Snapshot of DeepSeekMath‑V2 at a glance
| Item | What DeepSeek published | Where |
|---|---|---|
| License | Apache‑2.0 (open weights) | Hugging Face model card |
| Weights size | ~689 GB across 160+ safetensors | Hugging Face file tree |
| Base model | DeepSeek‑V3.2‑Exp‑Base (MoE, related to V3’s 671B total / ~37B active; +14B MTP = 685B on HF) | V3 HF card, V3.2 GitHub |
| Headline results | IMO 2025 and CMO 2024 at gold level; Putnam 2024 at 118/120 | DeepSeekMath‑V2 repo |
Why this is a big deal for builders
- Reproducibility and auditing: Publishing outputs and a clear training/evaluation narrative lets teams audit behavior and attempt ablations, not just take a benchmark number on faith.
- On‑prem and regulated use: Open weights under Apache‑2.0 enable private deployments, which matters for research groups and enterprises that can’t send data to a third‑party API.
- A foundation for automation: Proof‑style verification maps to real tasks that require step‑wise rigor—formal checks, scientific derivations, safety‑critical control logic, and compliance drafting—areas where “answer‑only” models often stumble.
TipWhat to try first
- Start with smaller slices: Recreate DeepSeek’s verify‑and‑select loop on your own domain proofs (e.g., data‑pipeline invariants, symbolic math steps) before scaling up inference samples.
- Use the backbone recipes: V3.2‑Exp ships kernels and example inference recipes (vLLM, SGLang). Even if you don’t need 685B weights end‑to‑end, you can adopt the serving patterns.
- Budget for test‑time compute: Gold‑level results lean on multi‑sample search and verification. Plan latency/throughput trade‑offs up front.
Important caveats and open questions
- Official grading context: DeepMind’s IMO submission was graded by IMO coordinators; OpenAI also reported gold‑level results. DeepSeek’s report provides detailed outputs and methodology, but (as with many AI Olympiad evaluations) independent certification and compute budgets remain areas to watch.

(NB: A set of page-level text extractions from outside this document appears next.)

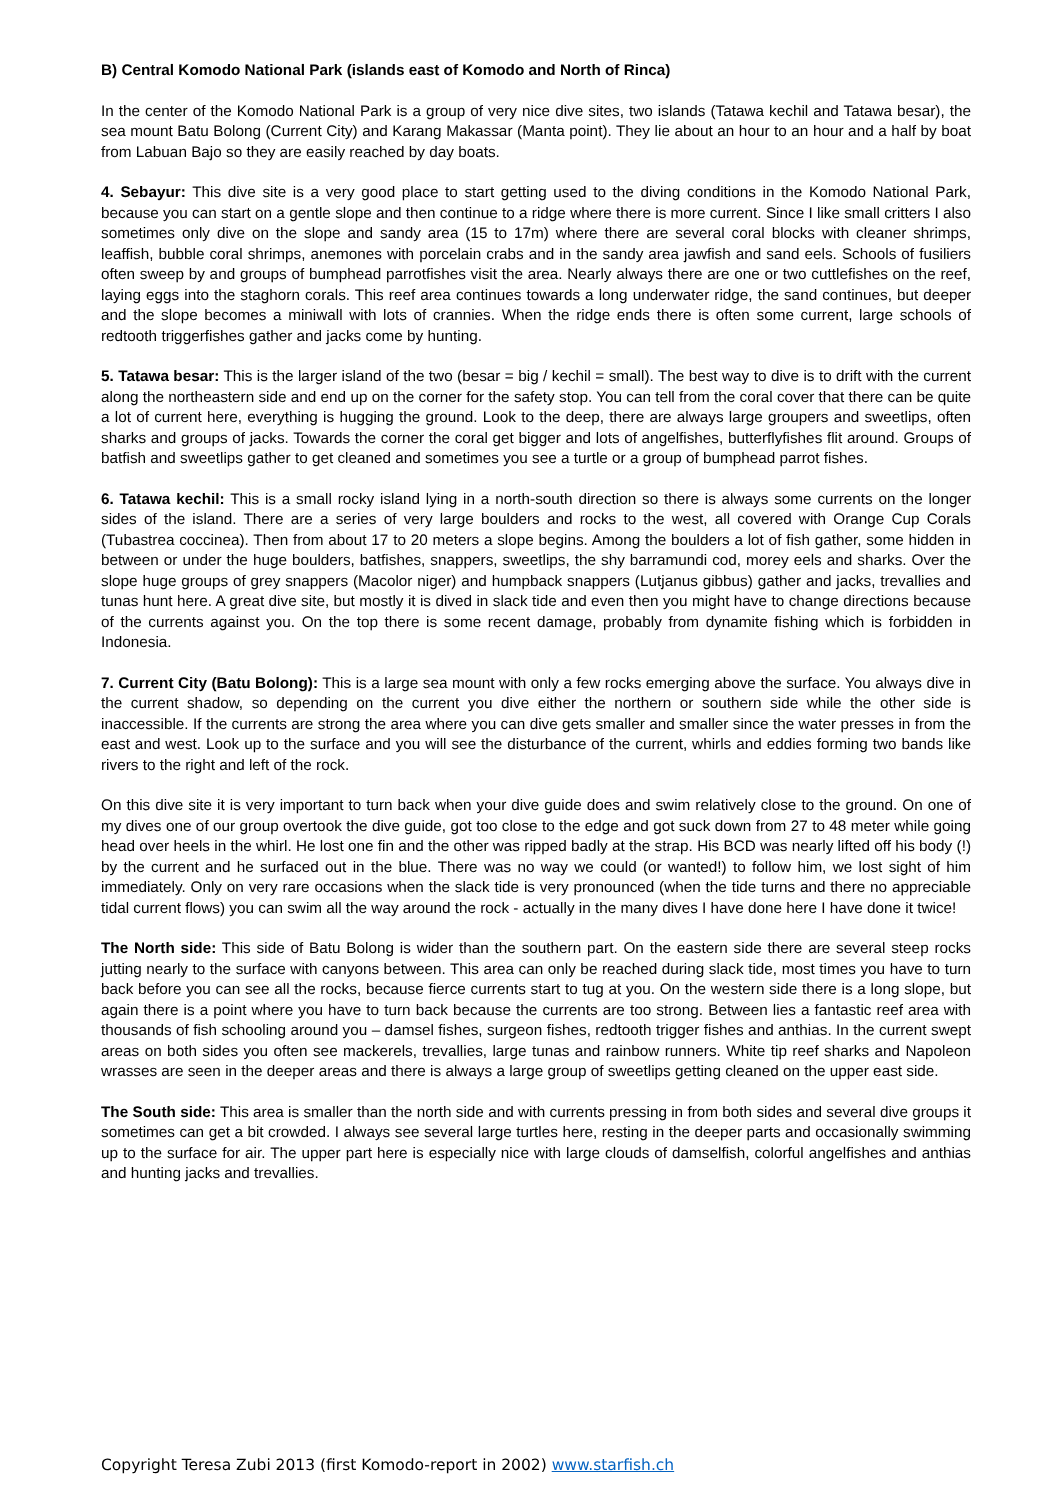B) Central Komodo National Park (islands east of Komodo and North of Rinca)
In the center of the Komodo National Park is a group of very nice dive sites, two islands (Tatawa kechil and Tatawa besar), the sea mount Batu Bolong (Current City) and Karang Makassar (Manta point). They lie about an hour to an hour and a half by boat from Labuan Bajo so they are easily reached by day boats.
4. Sebayur: This dive site is a very good place to start getting used to the diving conditions in the Komodo National Park, because you can start on a gentle slope and then continue to a ridge where there is more current. Since I like small critters I also sometimes only dive on the slope and sandy area (15 to 17m) where there are several coral blocks with cleaner shrimps, leaffish, bubble coral shrimps, anemones with porcelain crabs and in the sandy area jawfish and sand eels. Schools of fusiliers often sweep by and groups of bumphead parrotfishes visit the area. Nearly always there are one or two cuttlefishes on the reef, laying eggs into the staghorn corals. This reef area continues towards a long underwater ridge, the sand continues, but deeper and the slope becomes a miniwall with lots of crannies. When the ridge ends there is often some current, large schools of redtooth triggerfishes gather and jacks come by hunting.
5. Tatawa besar: This is the larger island of the two (besar = big / kechil = small). The best way to dive is to drift with the current along the northeastern side and end up on the corner for the safety stop. You can tell from the coral cover that there can be quite a lot of current here, everything is hugging the ground. Look to the deep, there are always large groupers and sweetlips, often sharks and groups of jacks. Towards the corner the coral get bigger and lots of angelfishes, butterflyfishes flit around. Groups of batfish and sweetlips gather to get cleaned and sometimes you see a turtle or a group of bumphead parrot fishes.
6. Tatawa kechil: This is a small rocky island lying in a north-south direction so there is always some currents on the longer sides of the island. There are a series of very large boulders and rocks to the west, all covered with Orange Cup Corals (Tubastrea coccinea). Then from about 17 to 20 meters a slope begins. Among the boulders a lot of fish gather, some hidden in between or under the huge boulders, batfishes, snappers, sweetlips, the shy barramundi cod, morey eels and sharks. Over the slope huge groups of grey snappers (Macolor niger) and humpback snappers (Lutjanus gibbus) gather and jacks, trevallies and tunas hunt here. A great dive site, but mostly it is dived in slack tide and even then you might have to change directions because of the currents against you. On the top there is some recent damage, probably from dynamite fishing which is forbidden in Indonesia.
7. Current City (Batu Bolong): This is a large sea mount with only a few rocks emerging above the surface. You always dive in the current shadow, so depending on the current you dive either the northern or southern side while the other side is inaccessible. If the currents are strong the area where you can dive gets smaller and smaller since the water presses in from the east and west. Look up to the surface and you will see the disturbance of the current, whirls and eddies forming two bands like rivers to the right and left of the rock.
On this dive site it is very important to turn back when your dive guide does and swim relatively close to the ground. On one of my dives one of our group overtook the dive guide, got too close to the edge and got suck down from 27 to 48 meter while going head over heels in the whirl. He lost one fin and the other was ripped badly at the strap. His BCD was nearly lifted off his body (!) by the current and he surfaced out in the blue. There was no way we could (or wanted!) to follow him, we lost sight of him immediately. Only on very rare occasions when the slack tide is very pronounced (when the tide turns and there no appreciable tidal current flows) you can swim all the way around the rock - actually in the many dives I have done here I have done it twice!
The North side: This side of Batu Bolong is wider than the southern part. On the eastern side there are several steep rocks jutting nearly to the surface with canyons between. This area can only be reached during slack tide, most times you have to turn back before you can see all the rocks, because fierce currents start to tug at you. On the western side there is a long slope, but again there is a point where you have to turn back because the currents are too strong. Between lies a fantastic reef area with thousands of fish schooling around you – damsel fishes, surgeon fishes, redtooth trigger fishes and anthias. In the current swept areas on both sides you often see mackerels, trevallies, large tunas and rainbow runners. White tip reef sharks and Napoleon wrasses are seen in the deeper areas and there is always a large group of sweetlips getting cleaned on the upper east side.
The South side: This area is smaller than the north side and with currents pressing in from both sides and several dive groups it sometimes can get a bit crowded. I always see several large turtles here, resting in the deeper parts and occasionally swimming up to the surface for air. The upper part here is especially nice with large clouds of damselfish, colorful angelfishes and anthias and hunting jacks and trevallies.
Copyright Teresa Zubi 2013 (first Komodo-report in 2002) www.starfish.ch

- Open‑weight ≠ fully open: The weights and report are public, but the entire training corpus and pipeline aren’t fully released—par for the course in 2025. Still, Apache‑2.0 licensing is among the most permissive for running and adapting the model.
- Hardware reality check: The full checkpoint is massive (≈689 GB). Many teams will experiment via sharded, accelerated inference stacks or distilled variants rather than loading the whole model on a single machine.
The bigger picture
DeepSeek’s move validates a direction many in the field have been pushing toward: models that can articulate, check, and refine their own reasoning, not just emit a final answer. Making that capability openly inspectable—weights, outputs, and a training playbook—should accelerate independent research on verifier quality, test‑time scaling, and the limits of self‑correction. If the last wave was about “thinking longer,” the next one looks like “thinking better—with receipts.”
Sources
- DeepSeekMath‑V2 GitHub: README, tech report PDF, and outputs. DeepSeek‑AI on GitHub.
- DeepSeekMath‑V2 model card and license. Hugging Face.
- File manifest and total download size (~689 GB). Hugging Face tree.
- Context: DeepMind’s officially graded gold‑level IMO result (July 21, 2025). Google DeepMind blog.
- Context: Reuters roundup on Google/OpenAI gold‑level IMO results. Reuters.
- Overview coverage and Delangue quote on the significance of open availability. South China Morning Post.
- Backbone details: DeepSeek‑V3 parameters (671B total/37B active, +14B MTP). Hugging Face: DeepSeek‑V3.
- V3.2‑Exp release (sparse attention, kernels, licenses). GitHub: DeepSeek‑V3.2‑Exp.